Effects of the infection prevention and control measures on the mental health of healthcare workers in Canada Huang, Yike


BACKGROUND: Healthcare workers (HCWs) are vulnerable to infection and emotional distress when providing treatment during a pandemic. The safety of healthcare workers (HCWs) is of the utmost significance. The pandemic of COVID-19 has significantly altered the global workplace environment and healthcare work routines. Appropriate infection prevention and control (IPC) methods and sufficient personal protective equipment (PPE) may increase HCWs’ mental well-being. In contrast, insufficient IPC practices and PPE supply at the workplace may result in negative psychological consequences.

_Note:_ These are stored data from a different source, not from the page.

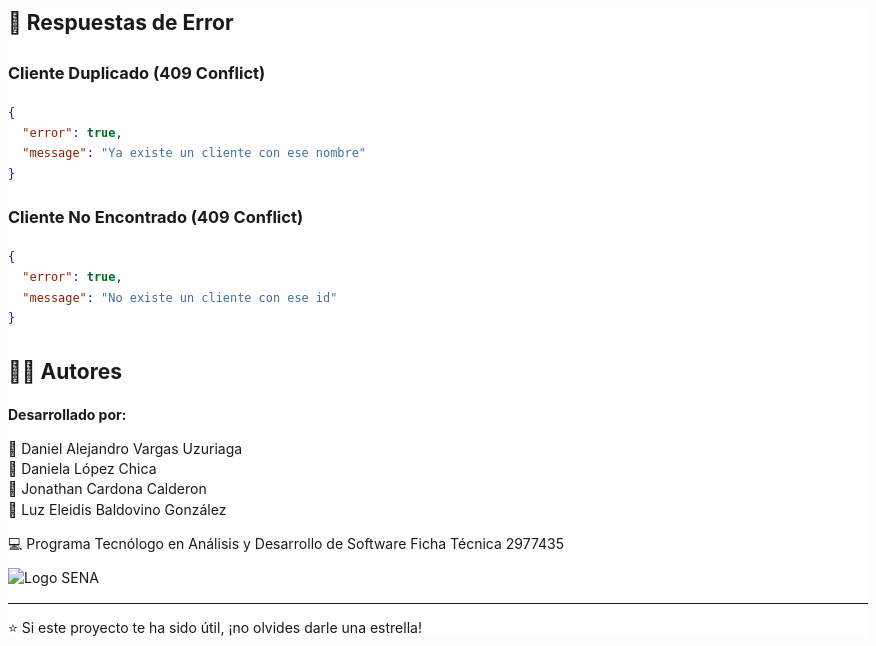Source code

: ## 🚨 Respuestas de Error

### Cliente Duplicado (409 Conflict)
```json
{
  "error": true,
  "message": "Ya existe un cliente con ese nombre"
}
```

### Cliente No Encontrado (409 Conflict)
```json
{
  "error": true,
  "message": "No existe un cliente con ese id"
}
```

## 👨‍💻 Autores

**Desarrollado por:**

👥 Daniel Alejandro Vargas Uzuriaga
<br>
👥 Daniela López Chica <br>
👥 Jonathan Cardona Calderon <br>
👥 Luz Eleidis Baldovino González

:computer: Programa Tecnólogo en Análisis y Desarrollo de Software
Ficha Técnica 2977435

![Logo SENA](https://docs.google.com/drawings/d/e/2PACX-1vRHtXZUAI_yYltgXtZnIChIn1CDQyMCtZJLQ8R-5TiVO_IjaDVPsQnYlPEotP63Jz_I06loshw4yA1X/pub?w=50&h=50)

---

⭐ Si este proyecto te ha sido útil, ¡no olvides darle una estrella! 
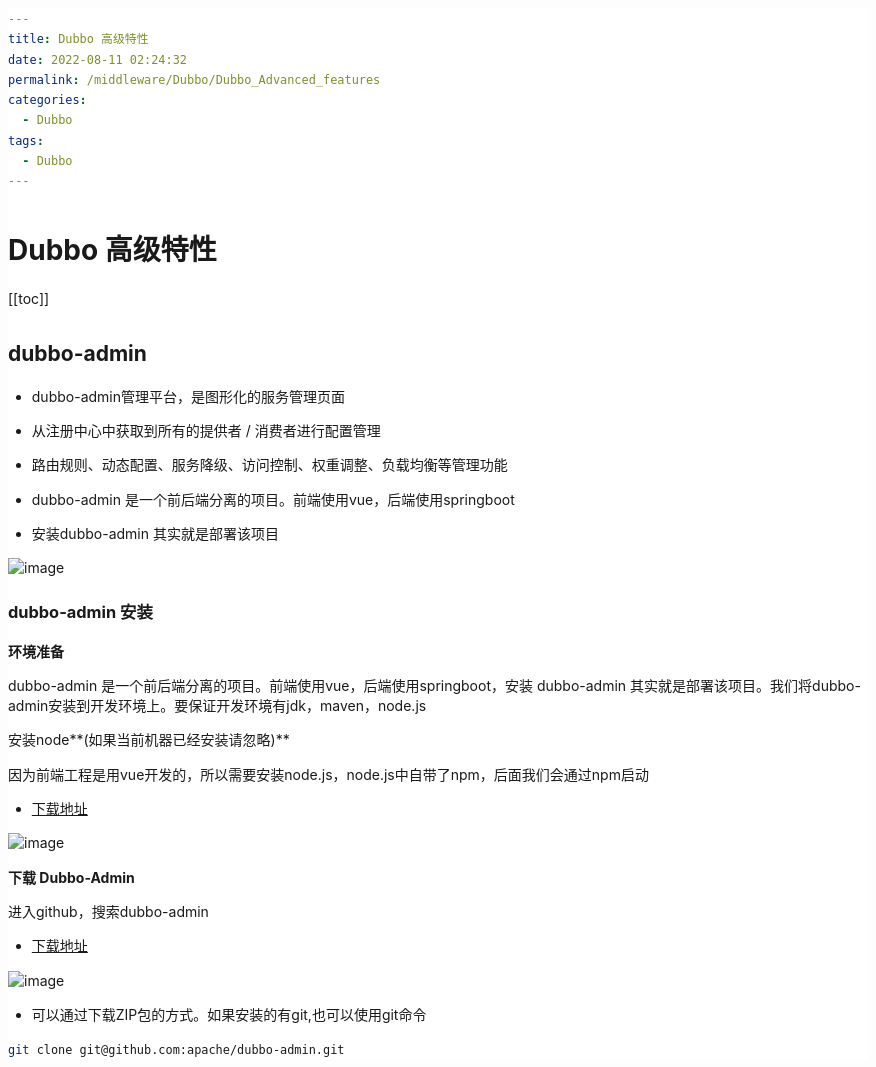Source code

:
 ```yaml
---
title: Dubbo 高级特性
date: 2022-08-11 02:24:32
permalink: /middleware/Dubbo/Dubbo_Advanced_features
categories:
  - Dubbo
tags:
  - Dubbo
---
```

# Dubbo 高级特性

[[toc]]

## dubbo-admin

+ dubbo-admin管理平台，是图形化的服务管理页面

+ 从注册中心中获取到所有的提供者 / 消费者进行配置管理
+ 路由规则、动态配置、服务降级、访问控制、权重调整、负载均衡等管理功能

+ dubbo-admin 是一个前后端分离的项目。前端使用vue，后端使用springboot
+ 安装dubbo-admin 其实就是部署该项目

![image](https://cdn.jsdmirror.com//gh/xustudyxu/image-hosting1@master/20220808/image.oo29wlcrhuo.webp)

### dubbo-admin 安装

**环境准备**

dubbo-admin 是一个前后端分离的项目。前端使用vue，后端使用springboot，安装 dubbo-admin 其实就是部署该项目。我们将dubbo-admin安装到开发环境上。要保证开发环境有jdk，maven，node.js

安装node**(如果当前机器已经安装请忽略)**

因为前端工程是用vue开发的，所以需要安装node.js，node.js中自带了npm，后面我们会通过npm启动

+ [下载地址](https://nodejs.org/en/)

![image](https://cdn.jsdmirror.com//gh/xustudyxu/image-hosting1@master/20220810/image.7cb32o1x7ls0.webp)

**下载 Dubbo-Admin**

进入github，搜索dubbo-admin

+ [下载地址](https://github.com/apache/dubbo-admin)

![image](https://cdn.jsdmirror.com//gh/xustudyxu/image-hosting1@master/20220810/image.739d6xuhk700.webp)

+ 可以通过下载ZIP包的方式。如果安装的有git,也可以使用git命令

```sh
git clone git@github.com:apache/dubbo-admin.git
```
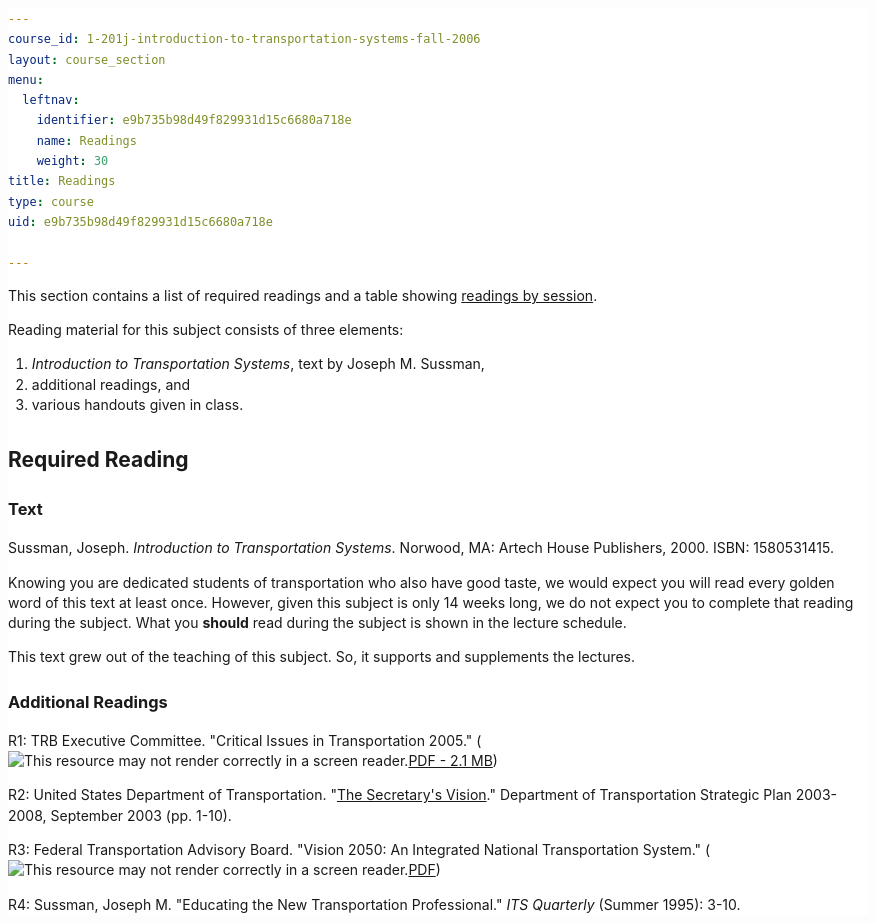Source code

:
```yaml
---
course_id: 1-201j-introduction-to-transportation-systems-fall-2006
layout: course_section
menu:
  leftnav:
    identifier: e9b735b98d49f829931d15c6680a718e
    name: Readings
    weight: 30
title: Readings
type: course
uid: e9b735b98d49f829931d15c6680a718e

---
```


This section contains a list of required readings and a table showing [readings by session](#Readings_by_Session).

Reading material for this subject consists of three elements:

1.  _Introduction to Transportation Systems_, text by Joseph M. Sussman,
2.  additional readings, and
3.  various handouts given in class.

Required Reading
----------------

### Text

Sussman, Joseph. _Introduction to Transportation Systems_. Norwood, MA: Artech House Publishers, 2000. ISBN: 1580531415.

Knowing you are dedicated students of transportation who also have good taste, we would expect you will read every golden word of this text at least once. However, given this subject is only 14 weeks long, we do not expect you to complete that reading during the subject. What you **should** read during the subject is shown in the lecture schedule.

This text grew out of the teaching of this subject. So, it supports and supplements the lectures.

### Additional Readings

R1: TRB Executive Committee. "Critical Issues in Transportation 2005." (![This resource may not render correctly in a screen reader.](/images/inacessible.gif)[PDF - 2.1 MB](http://onlinepubs.trb.org/onlinepubs/general/CriticalIssues06.pdf))

R2: United States Department of Transportation. "[The Secretary's Vision](https://web.archive.org/web/20060718084104/http://www.dot.gov/stratplan2008/strategic_plan.htm#_Toc52257027)." Department of Transportation Strategic Plan 2003-2008, September 2003 (pp. 1-10).

R3: Federal Transportation Advisory Board. "Vision 2050: An Integrated National Transportation System." (![This resource may not render correctly in a screen reader.](/images/inacessible.gif)[PDF](http://www.des.ucdavis.edu/faculty/handy/TTP_seminar/National_system.pdf))

R4: Sussman, Joseph M. "Educating the New Transportation Professional." _ITS Quarterly_ (Summer 1995): 3-10.
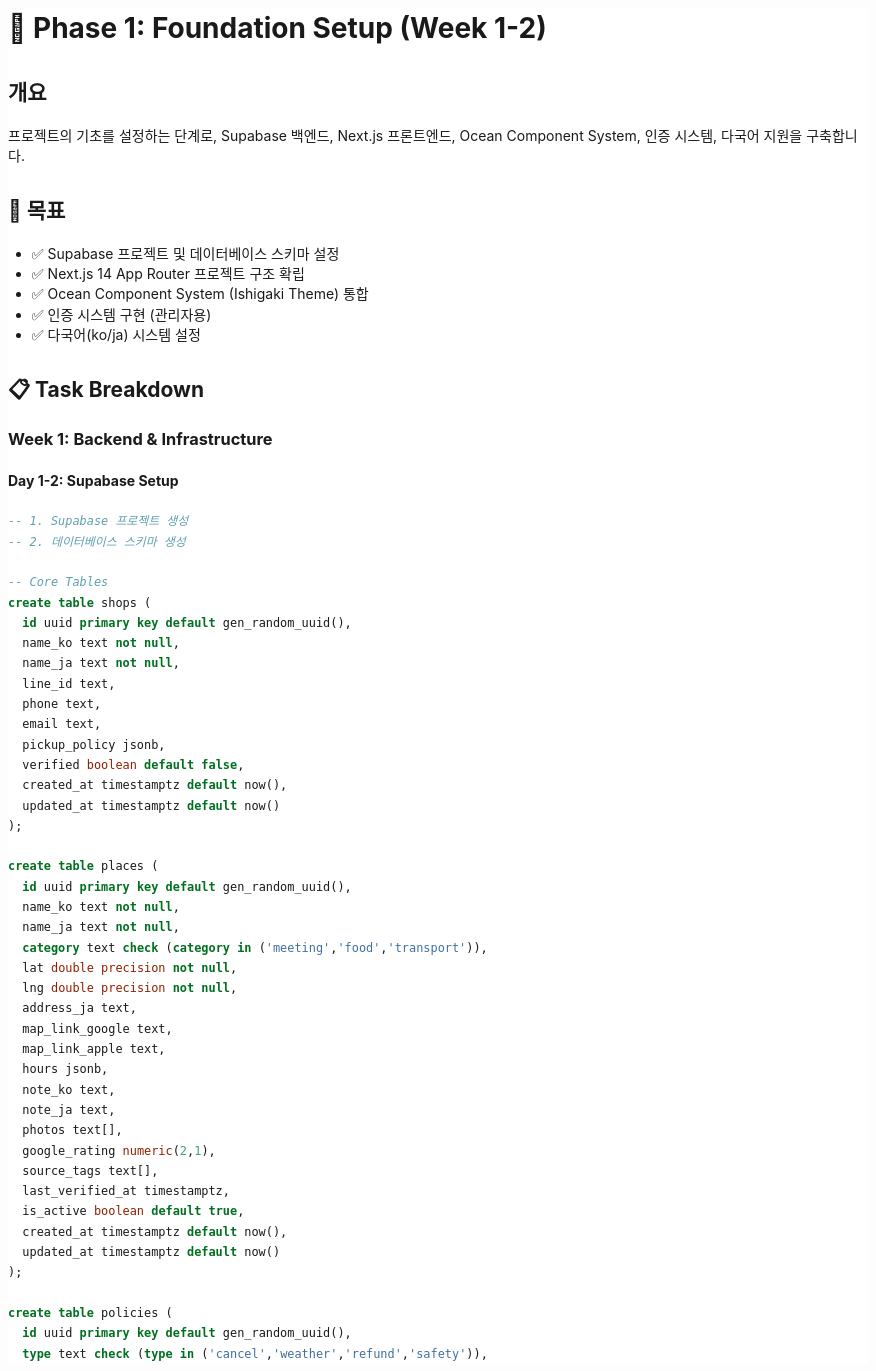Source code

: # 📘 Phase 1: Foundation Setup (Week 1-2)

## 개요
프로젝트의 기초를 설정하는 단계로, Supabase 백엔드, Next.js 프론트엔드, Ocean Component System, 인증 시스템, 다국어 지원을 구축합니다.

## 🎯 목표
- ✅ Supabase 프로젝트 및 데이터베이스 스키마 설정
- ✅ Next.js 14 App Router 프로젝트 구조 확립  
- ✅ Ocean Component System (Ishigaki Theme) 통합
- ✅ 인증 시스템 구현 (관리자용)
- ✅ 다국어(ko/ja) 시스템 설정

## 📋 Task Breakdown

### Week 1: Backend & Infrastructure

#### Day 1-2: Supabase Setup
```sql
-- 1. Supabase 프로젝트 생성
-- 2. 데이터베이스 스키마 생성

-- Core Tables
create table shops (
  id uuid primary key default gen_random_uuid(),
  name_ko text not null,
  name_ja text not null,
  line_id text,
  phone text,
  email text,
  pickup_policy jsonb,
  verified boolean default false,
  created_at timestamptz default now(),
  updated_at timestamptz default now()
);

create table places (
  id uuid primary key default gen_random_uuid(),
  name_ko text not null,
  name_ja text not null,
  category text check (category in ('meeting','food','transport')),
  lat double precision not null,
  lng double precision not null,
  address_ja text,
  map_link_google text,
  map_link_apple text,
  hours jsonb,
  note_ko text,
  note_ja text,
  photos text[],
  google_rating numeric(2,1),
  source_tags text[],
  last_verified_at timestamptz,
  is_active boolean default true,
  created_at timestamptz default now(),
  updated_at timestamptz default now()
);

create table policies (
  id uuid primary key default gen_random_uuid(),
  type text check (type in ('cancel','weather','refund','safety')),
```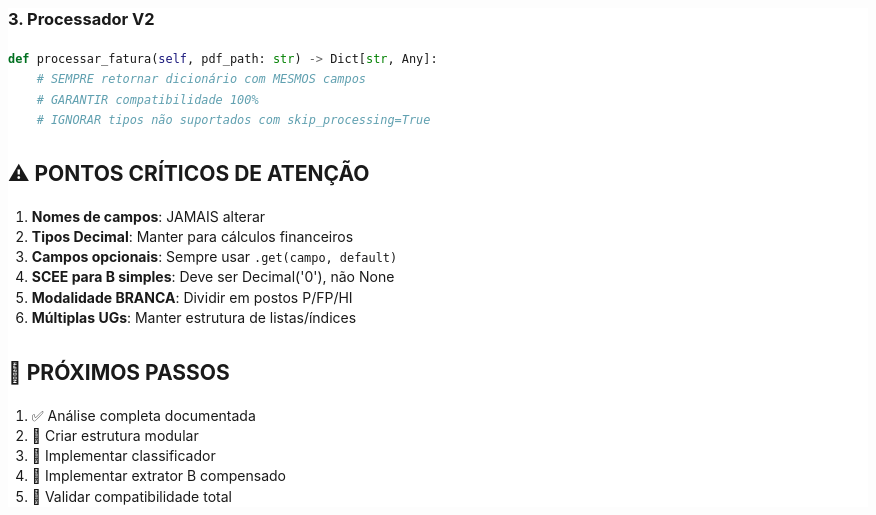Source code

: ### **3. Processador V2**
```python
def processar_fatura(self, pdf_path: str) -> Dict[str, Any]:
    # SEMPRE retornar dicionário com MESMOS campos
    # GARANTIR compatibilidade 100%
    # IGNORAR tipos não suportados com skip_processing=True
```

## ⚠️ PONTOS CRÍTICOS DE ATENÇÃO

1. **Nomes de campos**: JAMAIS alterar
2. **Tipos Decimal**: Manter para cálculos financeiros
3. **Campos opcionais**: Sempre usar `.get(campo, default)`
4. **SCEE para B simples**: Deve ser Decimal('0'), não None
5. **Modalidade BRANCA**: Dividir em postos P/FP/HI
6. **Múltiplas UGs**: Manter estrutura de listas/índices

## 🚀 PRÓXIMOS PASSOS
1. ✅ Análise completa documentada
2. 🔄 Criar estrutura modular
3. 🔄 Implementar classificador
4. 🔄 Implementar extrator B compensado
5. 🔄 Validar compatibilidade total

OBJECTIVE: The purpose of the proposed study was to clarify the psychological impacts of IPC methods during the pervasiveness of COVID-19 on healthcare workers across Canada and examine the relationship between PPE and the impact on the mental health of HCWs. METHODS: From November 2020 to December 2020, a web-based survey published by Statistics Canada was conducted to collect data from approximately 18,000 healthcare workers in 34 sites across Canada. A cross-sectional study targeting nationwide healthcare workers in Canada was conducted based on the national survey above. Bivariable analyses examined the association between mental health outcomes and exposure variables among healthcare workers, while regression analyses measured the strength of associations. RESULTS: HCWs that reported having more than three inadequate PPE items from their workplace were more likely to report fair or poor perceived mental health (OR 2.39, 95% CI 1.79, 3.19; P<0.001), somewhat or much worse now compared to before the pandemic (OR 2.16, 95% CI 1.48, 3.19; P< 0.001) and quite a bit or extremely stress (OR 2.47, 95% CI 1.18, 6.42; P= 0.05). HCWs having “masks for patients” introduced were less likely to report worse mental health compared to before the pandemic (OR 0.81, 95% CI 0.74,0.90; P< 0.001) and HCWs having “masks for patients” introduced were less likely to report stress (OR 0.69, 95% CI 0.50, 0.93; P= 0.02). CONCLUSION: COVID-19 infection prevention and control measures and personal protective equipment supply can significantly impact healthcare workers' mental health. As the pandemic continues, healthcare institutions and organizations should recognize the significance of providing HCWs with appropriate IPC measures and adequate PPE.